As described below, it is possible that epidermal LCs in the barrier-disrupted skin produce high amounts of Th2 and eosinophil chemokines. Recent accumulating evidence indicates that upon external stimulation, epidermal keratinocytes produce thymic stromal lymphopoietin (TSLP) , which stimulates LCs possessing TSLP receptors (Fig. 21.4) [18]. Protein antigen is more essential than hapten as the cause of extrinsic AD. Upon the epicutaneous application of ovalalbumin (OVA), conditional LC depletion attenuated the development of clinical manifestations as well as serum OVA-specific IgE increase, OVA-specific T-cell proliferation, and IL-4 mRNA expression in the draining lymph nodes [32]. Consistently, even in the steady state, permanent LC depletion resulted in decreased serum IgE levels, suggesting that LCs mediate the Th2 local environment. In addition, mice deficient in TSLP receptors on LCs abrogated the induction of OVA-specific IgE levels upon epicutaneous OVA sensitization [32]. Thus, LCs initiate epicutaneous sensitization with protein antigens and induce Th2-type immune responses via TSLP signaling, further suggesting that LCs play a mandatory role in extrinsic AD.
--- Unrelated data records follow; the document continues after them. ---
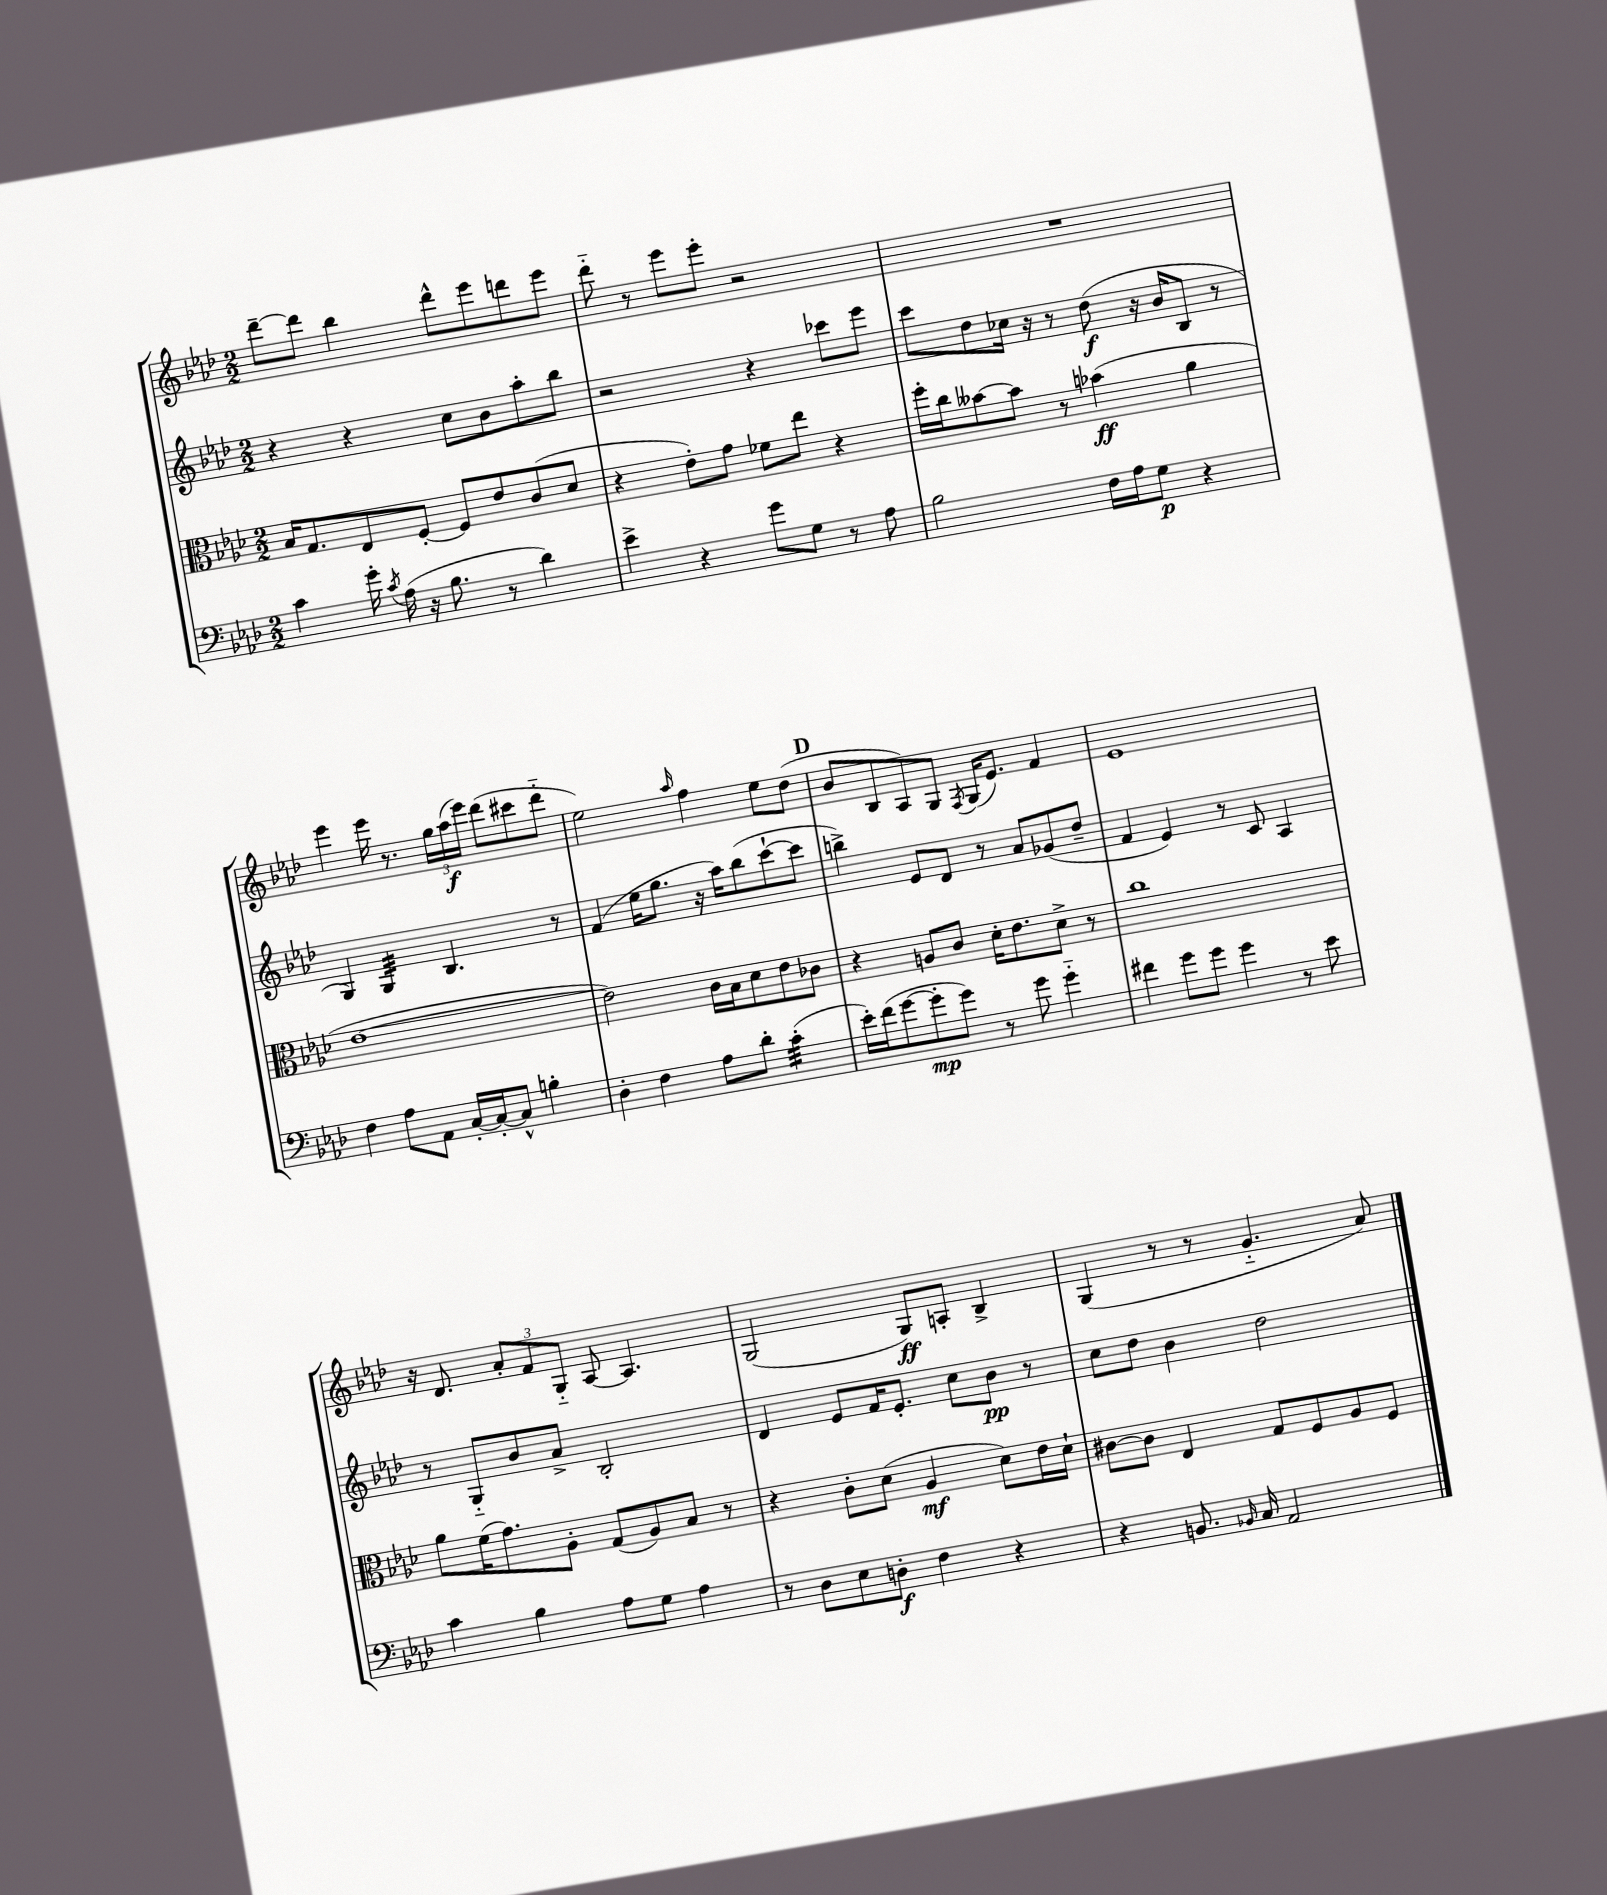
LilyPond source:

<<
\new StaffGroup <<
\new Staff = "s0" {
    \clef treble \key aes \major \numericTimeSignature \time 2/2
    \autoBeamOff des'''8[~-- des'''8] bes''4 des'''8[-^ ees'''8 d'''8 ees'''8] |
    des'''8-_ r8 ees'''8[ ees'''8]-. r2 |
    R1 |
    ees'''4 ees'''16 r8. \tuplet 3/2 { g''16[ aes''16\f( ees'''16]) } des'''8[( cis'''8 des'''8]-_ |
    ees''2) \grace { aes''16 } f''4 ees''8[ des''8]( |
    \mark \markup { \bold "D" } bes'8[ bes8 aes8) g8] \acciaccatura { f8 } g16[( ees'8.]) f'4 |
    ees'1 |
    r16 des'8. \tuplet 3/2 { aes'8[-. f'8 g8]-_ } aes8~ aes4. |
    g2( g8[\ff) a8]-. bes4-> |
    g4( r8 r8 g'4.-_ aes'8) \bar "|." |
}
\new Staff = "s1" {
    \clef treble \key aes \major \numericTimeSignature \time 2/2
    \autoBeamOff r4 r4 c''8[ bes'8 aes''8-. bes''8] |
    r2 r4 ces'''8[ ees'''8] |
    c'''8[ des''8 ces''16] r16 r8 des''8\f( r16 bes'16[ bes8] r8 |
    g4) g4:32 bes4. r8 |
    f'4( ees''16[ g''8.] r16 aes''16[) bes''8( c'''8~-! c'''8] |
    \mark \markup { \bold "D" } b''4->) ees'8[ des'8] r8 aes'8[ ges'8( des''8]-- |
    f'4 ees'4) r8 c'8 aes4 |
    r8 g8[-_ bes'8 aes'8]-> bes2-. |
    des'4 ees'8[ f'16 ees'8.]-. c''8[ bes'8]\pp r8 |
    c''8[ des''8] bes'4 des''2 \bar "|." |
}
\new Staff = "s2" {
    \clef alto \key aes \major \numericTimeSignature \time 2/2
    \autoBeamOff bes16[ g8. ees8 f8]~-. f8[ ees'8 c'8( des'8] |
    r4 ees'8[-.) g'8] fes'8[ ees''8] r4 |
    f''16[-. c''16 beses'8~ beses'8] r8 bes'4\ff( aes'4 |
    ees'1~ |
    ees'2) c'16[ bes16 des'8 ees'8 ces'8] |
    \mark \markup { \bold "D" } r4 a8[ c'8] des'16[-. ees'8. des'8]-> r8 |
    c''1 |
    aes'8[ f'16( g'8.) aes8]-. g8[( aes8) bes8] r8 |
    r4 c'8[-. des'8]( aes4\mf des'8[) ees'16 des'16]-! |
    cis'8[~ cis'8] ees4 g8[ f8 aes8 f8] \bar "|." |
}
\new Staff = "s3" {
    \clef bass \key aes \major \numericTimeSignature \time 2/2
    \autoBeamOff c'4 g'16-. \acciaccatura { c'8 } aes16( r16 bes8. r8 des'4) |
    ees'4-> r4 g'8[ g8] r8 aes8 |
    bes2 f16[ aes16 g8]\p r4 |
    f4 aes8[ aes,8] c16[~-. c16~-. c8]-^ b4-. |
    des4-. f4 aes8[ des'8]-. c'4:32-.( |
    \mark \markup { \bold "D" } ees'16[-.) f'16( g'8~ g'8-.\mp g'8]) r8 g'8 g'4-_ |
    fis'4 g'8[ g'8] g'4 r8 ees'8 |
    c'4 bes4 aes8[ g8] aes4 |
    r8 des8[ ees8 d8]-.\f f4 r4 |
    r4 b,8. \grace { bes,16 } c16 aes,2 \bar "|." |
}
>>
>>
\layout { \context { \Score \remove "Bar_number_engraver" } }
21.8 Relationship Between Barrier Status and Skin Immune Responses in Extrinsic AD
21.8.1 Epidermal Cytokine Production in Barrier-Disrupted Skin
The skin immune status is closely associated with the disordered condition of the skin barrier (Fig. 21.4). Studies using a mouse model of contact hypersensitivity (CHS) have shown that CHS responses to hapten are increased when a hapten is applied to the barrier-damaged skin [34]. Barrier disruption of the skin is experimentally performed by extraction of epidermal lipids with acetone or removal of corneocytes by tape stripping. Both procedures can induce elevated CHS responses. Not only increased permeability of hapten through the epidermis but also altered immune functions of epidermal cells potentiate T-cell activation in acute barrier disruption [34]. Such augmentation of immune reactivity may be critical to elimination of environmental noxious agents that penetrate easily into the barrier-disrupted epidermis, and it is also closely related to the mechanism underlying extrinsic AD.
21.8.2 Epidermal Chemokine Production in Barrier-Disrupted Skin
Regarding epidermal chemokines of the barrier-disrupted skin, the mRNA expression levels of Th1 chemokines (CXCL10, CXCL9, and CXCL11), Th2 chemokines (CCL17 and CCL22), and eosinophil chemoattractant (CCL5) are high in the epidermal cells from Th2 response-prone mice. In particular, we found that CCL17, CCL22, and CCL5 were remarkably elevated in BALB⁄c mice [38]. Tape stripping induced dermal infiltration of eosinophils in BALB⁄c mice, and the late-phase reaction was increased with infiltration of Th2 cells as well as eosinophils, when challenged via the tape-stripped skin. Notably, Th1 chemokines (CXCL9 and CXCL10) and Th2 chemokines (CCL17 and CCL22) are derived mainly from keratinocytes and LC, respectively [31]. Therefore, it is likely that LCs serve not only as protein antigen-presenting cells [32] but also as a Th2-attracting chemokine source [31].